Records excerpted from a collection
*** Block opens ***

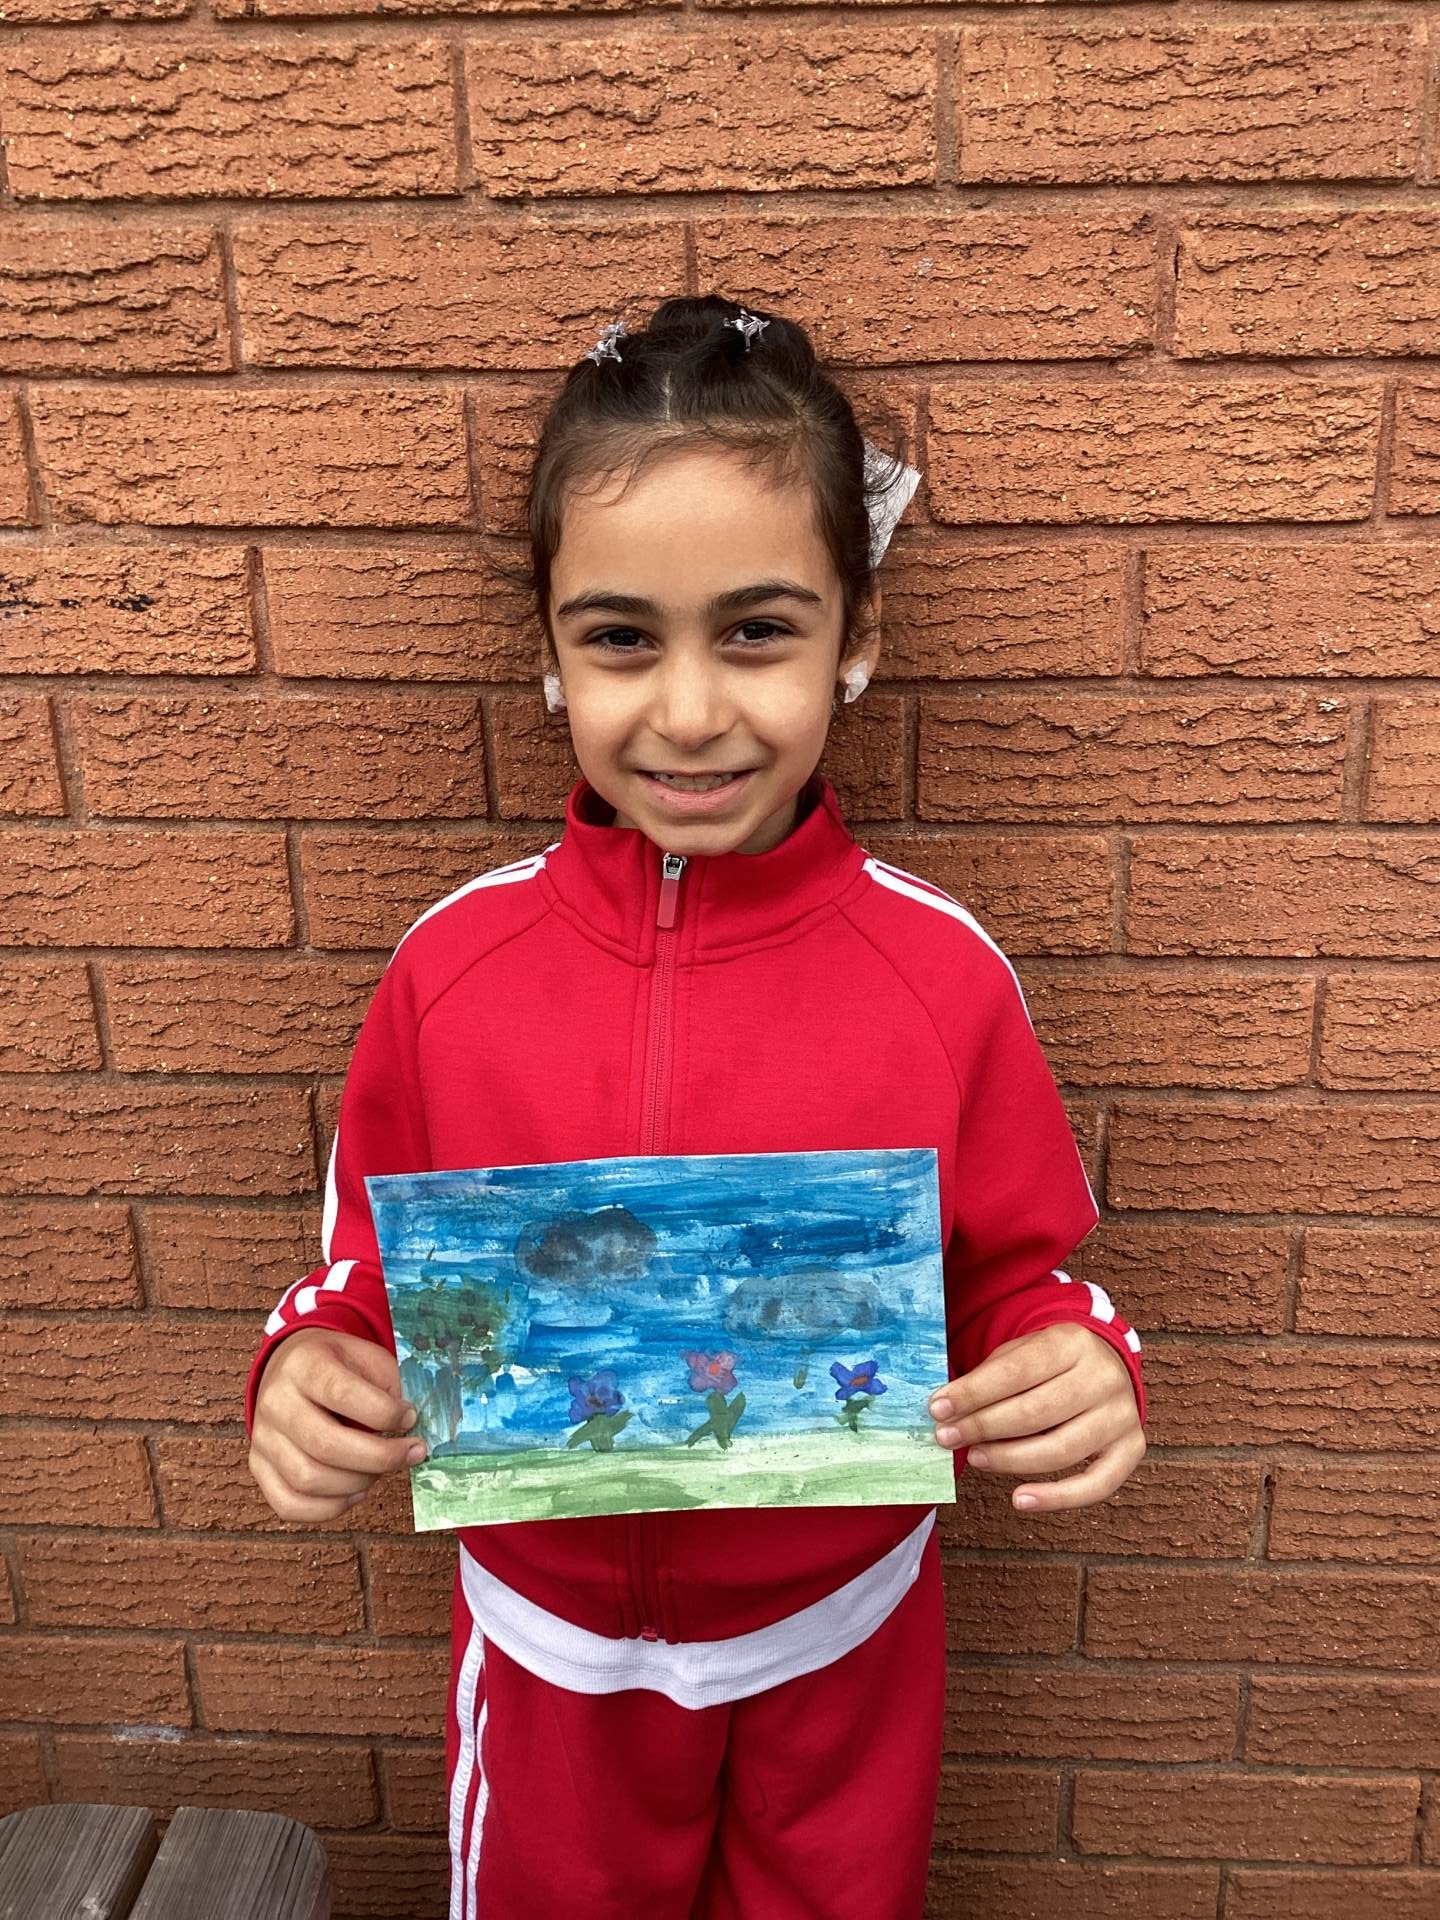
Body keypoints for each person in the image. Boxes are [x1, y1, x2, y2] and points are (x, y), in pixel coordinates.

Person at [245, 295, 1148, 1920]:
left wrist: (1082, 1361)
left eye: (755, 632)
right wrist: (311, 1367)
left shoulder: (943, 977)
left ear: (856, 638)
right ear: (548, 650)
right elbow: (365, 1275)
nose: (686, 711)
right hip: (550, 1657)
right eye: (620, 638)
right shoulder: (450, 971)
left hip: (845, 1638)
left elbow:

*** Block closes ***

Each line above must be set down exactly, though no picture should be carried over.

◆ Answer to this problem
Body keypoints for each person in the image. Boxes are [x1, y1, x2, y2] and points are (x, y), in pixel coordinates.

Person at [245, 295, 1148, 1920]:
left wrist: (1082, 1361)
left eye: (755, 632)
right wrist: (311, 1367)
left shoulder: (943, 977)
left ear: (856, 638)
right ear: (548, 650)
right elbow: (365, 1275)
nose: (686, 711)
right hip: (550, 1657)
right eye: (620, 638)
right shoulder: (450, 971)
left hip: (845, 1638)
left elbow:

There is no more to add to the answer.